• [EXERCISE DIRECTIONS]:
Your answer should be every line from the records that contains "macros".

<<<<

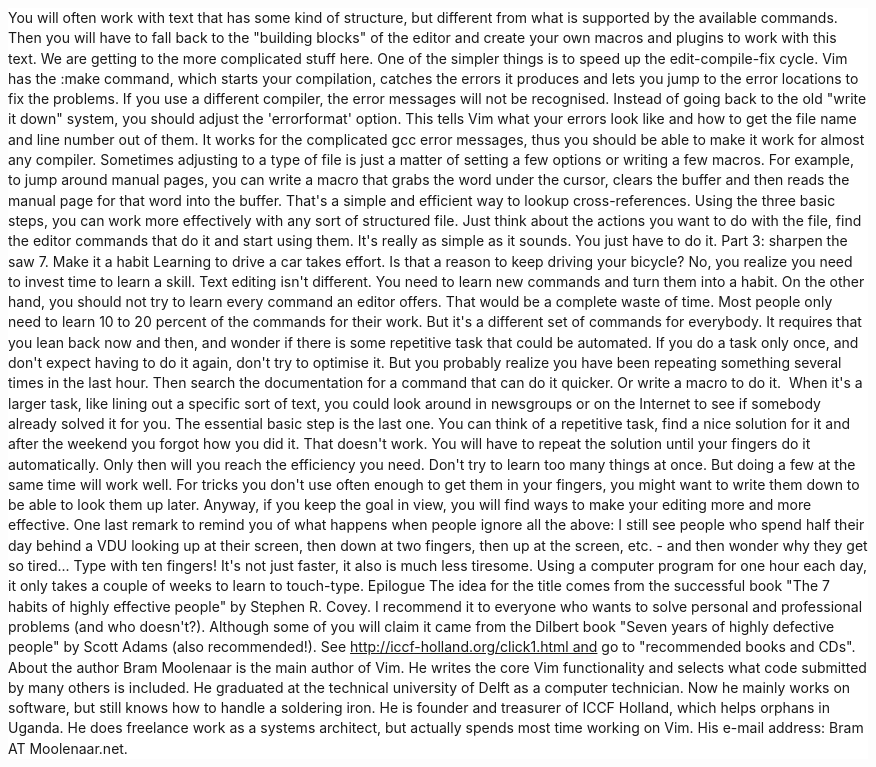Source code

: You will often work with text that has some kind of structure, but different from what is supported by the available commands. Then you will have to fall back to the "building blocks" of the editor and create your own macros and plugins to work with this text. We are getting to the more complicated stuff here.
One of the simpler things is to speed up the edit-compile-fix cycle. Vim has the :make command, which starts your compilation, catches the errors it produces and lets you jump to the error locations to fix the problems. If you use a different compiler, the error messages will not be recognised. Instead of going back to the old "write it down" system, you should adjust the 'errorformat' option. This tells Vim what your errors look like and how to get the file name and line number out of them. It works for the complicated gcc error messages, thus you should be able to make it work for almost any compiler.
Sometimes adjusting to a type of file is just a matter of setting a few options or writing a few macros. For example, to jump around manual pages, you can write a macro that grabs the word under the cursor, clears the buffer and then reads the manual page for that word into the buffer. That's a simple and efficient way to lookup cross-references.
Using the three basic steps, you can work more effectively with any sort of structured file. Just think about the actions you want to do with the file, find the editor commands that do it and start using them. It's really as simple as it sounds. You just have to do it.
Part 3: sharpen the saw
7. Make it a habit
Learning to drive a car takes effort. Is that a reason to keep driving your bicycle? No, you realize you need to invest time to learn a skill. Text editing isn't different. You need to learn new commands and turn them into a habit.
On the other hand, you should not try to learn every command an editor offers. That would be a complete waste of time. Most people only need to learn 10 to 20 percent of the commands for their work. But it's a different set of commands for everybody. It requires that you lean back now and then, and wonder if there is some repetitive task that could be automated. If you do a task only once, and don't expect having to do it again, don't try to optimise it. But you probably realize you have been repeating something several times in the last hour. Then search the documentation for a command that can do it quicker. Or write a macro to do it.  When it's a larger task, like lining out a specific sort of text, you could look around in newsgroups or on the Internet to see if somebody already solved it for you.
The essential basic step is the last one. You can think of a repetitive task, find a nice solution for it and after the weekend you forgot how you did it. That doesn't work. You will have to repeat the solution until your fingers do it automatically. Only then will you reach the efficiency you need. Don't try to learn too many things at once. But doing a few at the same time will work well. For tricks you don't use often enough to get them in your fingers, you might want to write them down to be able to look them up later. Anyway, if you keep the goal in view, you will find ways to make your editing more and more effective.
One last remark to remind you of what happens when people ignore all the above: I still see people who spend half their day behind a VDU looking up at their screen, then down at two fingers, then up at the screen, etc. - and then wonder why they get so tired... Type with ten fingers! It's not just faster, it also is much less tiresome. Using a computer program for one hour each day, it only takes a couple of weeks to learn to touch-type.
Epilogue
The idea for the title comes from the successful book "The 7 habits of highly effective people" by Stephen R. Covey. I recommend it to everyone who wants to solve personal and professional problems (and who doesn't?). Although some of you will claim it came from the Dilbert book "Seven years of highly defective people" by Scott Adams (also recommended!). See http://iccf-holland.org/click1.html and go to "recommended books and CDs".
About the author
Bram Moolenaar is the main author of Vim. He writes the core Vim functionality and selects what code submitted by many others is included. He graduated at the technical university of Delft as a computer technician. Now he mainly works on software, but still knows how to handle a soldering iron. He is founder and treasurer of ICCF Holland, which helps orphans in Uganda. He does freelance work as a systems architect, but actually spends most time working on Vim. His e-mail address: Bram AT Moolenaar.net.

>>>>

• [TASK OUTPUT]:
: You will often work with text that has some kind of structure, but different from what is supported by the available commands. Then you will have to fall back to the "building blocks" of the editor and create your own macros and plugins to work with this text. We are getting to the more complicated stuff here.
Sometimes adjusting to a type of file is just a matter of setting a few options or writing a few macros. For example, to jump around manual pages, you can write a macro that grabs the word under the cursor, clears the buffer and then reads the manual page for that word into the buffer. That's a simple and efficient way to lookup cross-references.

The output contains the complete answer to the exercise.